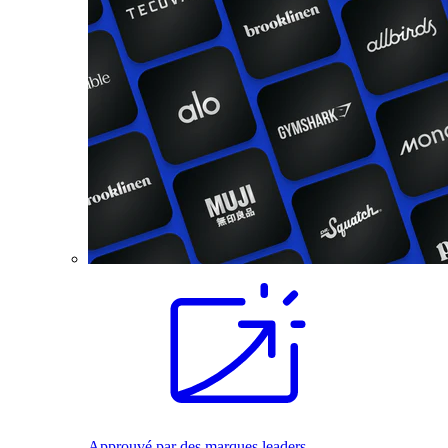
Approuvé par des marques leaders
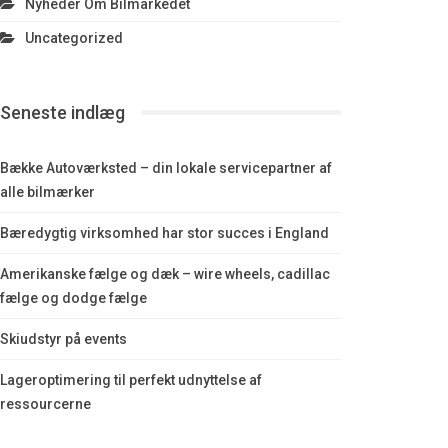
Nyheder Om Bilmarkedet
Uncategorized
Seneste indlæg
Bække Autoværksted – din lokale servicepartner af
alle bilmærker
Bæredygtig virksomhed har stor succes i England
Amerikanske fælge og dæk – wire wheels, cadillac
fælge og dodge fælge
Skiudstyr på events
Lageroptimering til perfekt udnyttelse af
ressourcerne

——

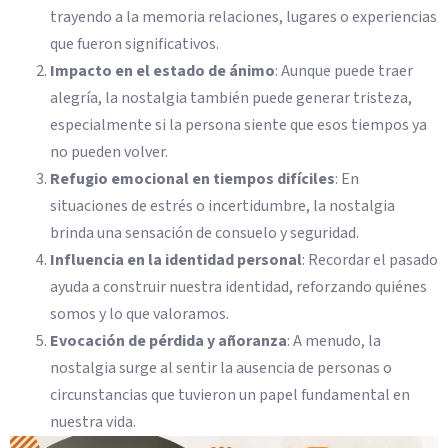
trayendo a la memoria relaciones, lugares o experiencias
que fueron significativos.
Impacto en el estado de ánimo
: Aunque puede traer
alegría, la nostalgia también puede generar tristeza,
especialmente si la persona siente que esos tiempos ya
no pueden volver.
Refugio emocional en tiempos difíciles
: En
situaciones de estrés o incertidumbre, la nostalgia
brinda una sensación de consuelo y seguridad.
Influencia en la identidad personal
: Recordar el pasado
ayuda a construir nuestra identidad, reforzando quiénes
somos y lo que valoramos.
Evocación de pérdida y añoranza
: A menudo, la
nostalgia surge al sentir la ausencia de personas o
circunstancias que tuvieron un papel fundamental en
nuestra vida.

——

TRY IT: Above are some records. Reproduce the lines from the one with "Approuvé par des marques leaders" down to the one with "ressourcerne", keeping both, and leave every picture out.

SOLUTION TO THE EXERCISE:
Approuvé par des marques leaders
Nyheder Om Bilmarkedet
Uncategorized
Seneste indlæg
Bække Autoværksted – din lokale servicepartner af
alle bilmærker
Bæredygtig virksomhed har stor succes i England
Amerikanske fælge og dæk – wire wheels, cadillac
fælge og dodge fælge
Skiudstyr på events
Lageroptimering til perfekt udnyttelse af
ressourcerne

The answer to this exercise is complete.